The explosion resulted in a gap in the Confederate lines of up to 800 yards, wide enough to situate three or four brigades.   Along the core of the explosion, dirt and rocks were blown away leaving a crater, twenty-five feet deep, one-hundred-fifty feet long and fifty feet wide. After a brief falter,  Gen. Ledlie ushered a Federal division into the crater.  He was supported by Gen. Ferrero's Colored division.   Confederate eyewitnesses recounted that ten to fifteen thousand troops swarmed into the void of the crater in ranks of five men deep.  Most of Burnside's entire 9th Corps, supported by divisions of the 1st and 2nd Corps, was engaged in the charge.   

Gen. William Mahone, charged with holding his shattered  line at all costs, ordered his old Virginia brigade and Wright's Georgians,  jointly totaling  only eight hundred effectives,  to move from Blandford Cemetery  in a zigzag line, through a ravine hidden from Union view. Their sole mission was  to stave off the overwhelming Union offensive.  Gen. Mahone  couldn't wait on Wright's men to come up to the right.  He ordered a charge directly into the oncoming onslaught of Colored troops, who by some accounts stated that they were forced into the fray as fodder for Confederate infantrymen. 

Virginia General Weisiger led the rush to the rim of the crater.  The 6th Virginia lost ninety percent of its men.  Company F was completely obliterated.  A total slaughter ensued.  Union troops were heaped in stacks as many as eight bodies deep in the crater.  Some troops pretended to be dead, while others were trapped under the accumulation of the dead and dying.  The Union forces, temporarily paralyzed and understandably demoralized at the horror emanating before them, failed to advance as they had been directed to do.  Those trapped in the chasm could neither charge toward their objective nor could they extract themselves in retreat either.  All the while, profoundly deafening and decisively deadly artillery rounds enfiladed the melee from all points of the compass. 

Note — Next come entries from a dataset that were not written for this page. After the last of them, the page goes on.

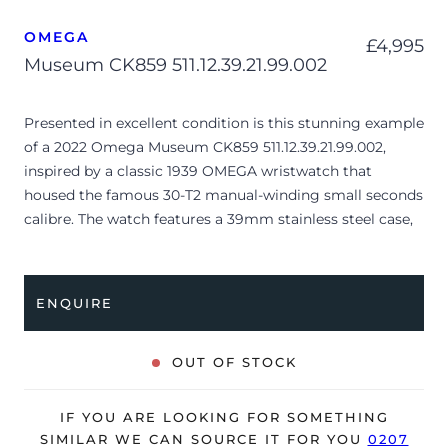
OMEGA
£
4,995
Museum CK859 511.12.39.21.99.002
Presented in excellent condition is this stunning example
of a 2022 Omega Museum CK859 511.12.39.21.99.002,
inspired by a classic 1939 OMEGA wristwatch that
housed the famous 30-T2 manual-winding small seconds
calibre. The watch features a 39mm stainless steel case,
silver dial with quarter Arabic numerals, small seconds
and is coupled to a brown leather strap with a pin buckle.
Having been professionally tested for condition and
ENQUIRE
accuracy, it’s deemed to be running very well and is
showing only limited signs of wear.
OUT OF STOCK
The watch is supplied with its original Omega box,
manual booklet, cream leather wallet, master
IF YOU ARE LOOKING FOR SOMETHING
chronometer card, pictograms and warranty card dated
SIMILAR WE CAN SOURCE IT FOR YOU
0207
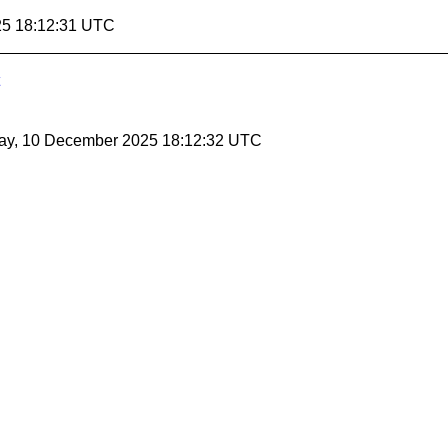
25 18:12:31 UTC
ay, 10 December 2025 18:12:32 UTC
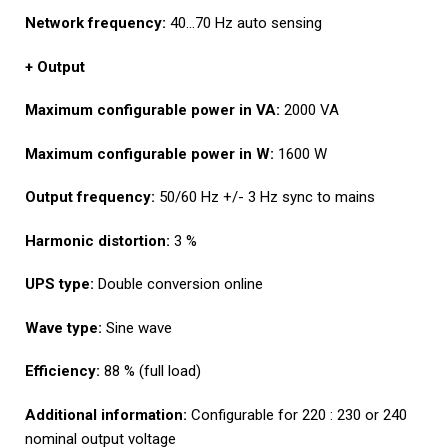
Network frequency:
40…70 Hz auto sensing
+ Output
Maximum configurable power in
VA:
2000 VA
Maximum configurable power in
W:
1600 W
Output frequency:
50/60 Hz +/- 3 Hz sync to mains
Harmonic distortion:
3 %
UPS type:
Double conversion online
Wave type:
Sine wave
Efficiency:
88 % (full load)
Additional information:
Configurable for 220 : 230 or 240
nominal output voltage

Confederates, incensed at the deployment of former slaves as soldiers against them, took out their frustrations and slaughtered the succumbing Negro soldiers with bullets. Some mortally beat them with the butts of their rifles.  One soldier reported that useless Union rifles with bayonets attached were heaved into the mounds of the dead and wounded to impale any survivors in their flight path.  


At 10:30, Wright's Brigade was ready to commence the attack following on Weisiger's right.  Wright's line veered to the left colliding with Weisiger's men. Unaware that the Rebels were running out of ammunition and believing that any further attempts to penetrate the enemy line would be futile, Gen. Meade ordered a withdrawal.   Union losses amounted to between 4500 and 5000 casualties.   Confederate losses were about 1,500, but in light of the amount of men fit for fighting, the success in holding the line was no fortuitous victory.  Gen. Mahone counted eleven hundred prisoners and was given permanent command of his division for his actions during the affair.

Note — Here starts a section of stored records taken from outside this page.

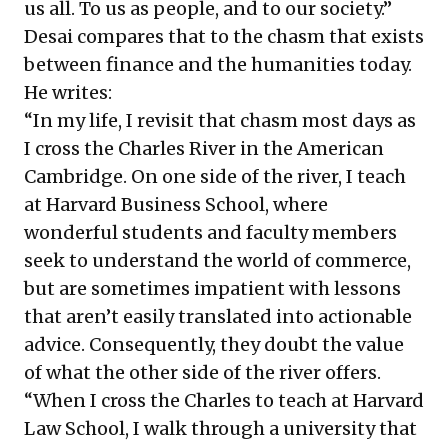
us all. To us as people, and to our society.”
Desai compares that to the chasm that exists
between finance and the humanities today.
He writes:
“In my life, I revisit that chasm most days as
I cross the Charles River in the American
Cambridge. On one side of the river, I teach
at Harvard Business School, where
wonderful students and faculty members
seek to understand the world of commerce,
but are sometimes impatient with lessons
that aren’t easily translated into actionable
advice. Consequently, they doubt the value
of what the other side of the river offers.
“When I cross the Charles to teach at Harvard
Law School, I walk through a university that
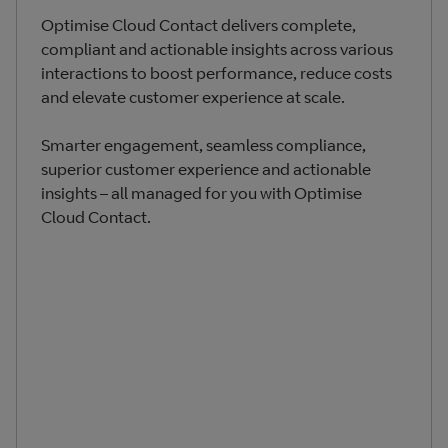
Optimise Cloud Contact delivers complete,
compliant and actionable insights across various
interactions to boost performance, reduce costs
and elevate customer experience at scale.
Smarter engagement, seamless compliance,
superior customer experience and actionable
insights – all managed for you with Optimise
Cloud Contact​.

As the morning of the Sabbath dawned, more than three thousand perished Union souls were still lying where they fell.    Both sides, recognizing the trepidation  which had transpired, consummated negotiations for a truce.    Union details arrived at the scene and began the arduous task of burying the then putrefying corpses.    A long trench was excavated, and the thousands of fatalities were buried crosswise, several layers deep.  

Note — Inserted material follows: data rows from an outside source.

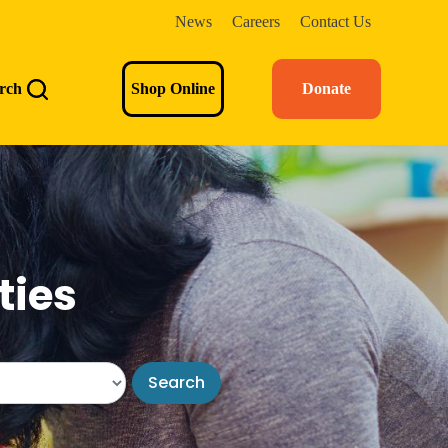
News
Careers
Contact Us
rch
Shop Online
Donate
ties
Search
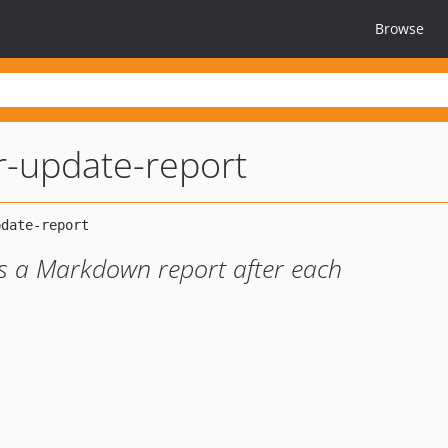
Browse
-update-report
s a Markdown report after each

This minor battle, which was virtually over in thirty minutes,  was one of the costliest moments during the war.  Several of Johnson County's Battleground Guards were in the vicinity of the explosion.  Alfred Price was killed in the explosion.  Samuel Price and Francis Tapley were killed in the fighting and may have also been annihilated by the blast.  Wiley Riner was wounded during the fighting.  Private James C.H. Horton was said to have been "blown up" at Petersburg.  

"While the Earth rocked with a swaying motion like that which precedes the earthquake, a huge black mass suddenly shot up two hundred feet in the air from the left of Elliott's salient.  Seams of fire were glistening from its dark side, flashes of light rose above it on the sky, and the whole mass of earth, broken timbers, military equipment, and human bodies hung so like a huge monster over our heads."  A New York artilleryman, at "The Crater," July 30,1864.